Each line in the records below, from the one that contains "ORGANISATOR" to the one that contains "DEEL DIT EVENEMENT", should be reproduced exactly, the first and last included.

EXERCISE INPUT |
=== Section Start ===
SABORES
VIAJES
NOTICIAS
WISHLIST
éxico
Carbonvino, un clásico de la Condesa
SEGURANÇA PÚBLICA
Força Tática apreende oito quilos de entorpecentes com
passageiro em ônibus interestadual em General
=== Section End ===
=== Section Start ===
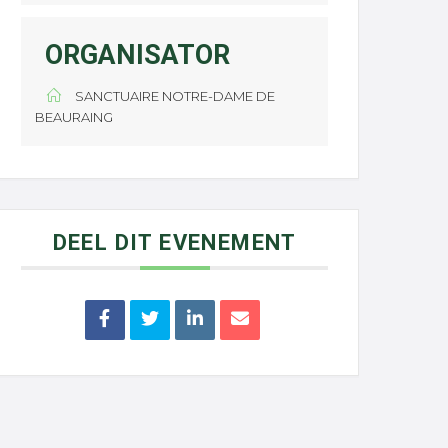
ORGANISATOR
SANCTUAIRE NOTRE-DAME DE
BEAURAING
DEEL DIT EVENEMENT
=== Section End ===
RESPONSE TO THE EXERCISE |
ORGANISATOR
SANCTUAIRE NOTRE-DAME DE
BEAURAING
DEEL DIT EVENEMENT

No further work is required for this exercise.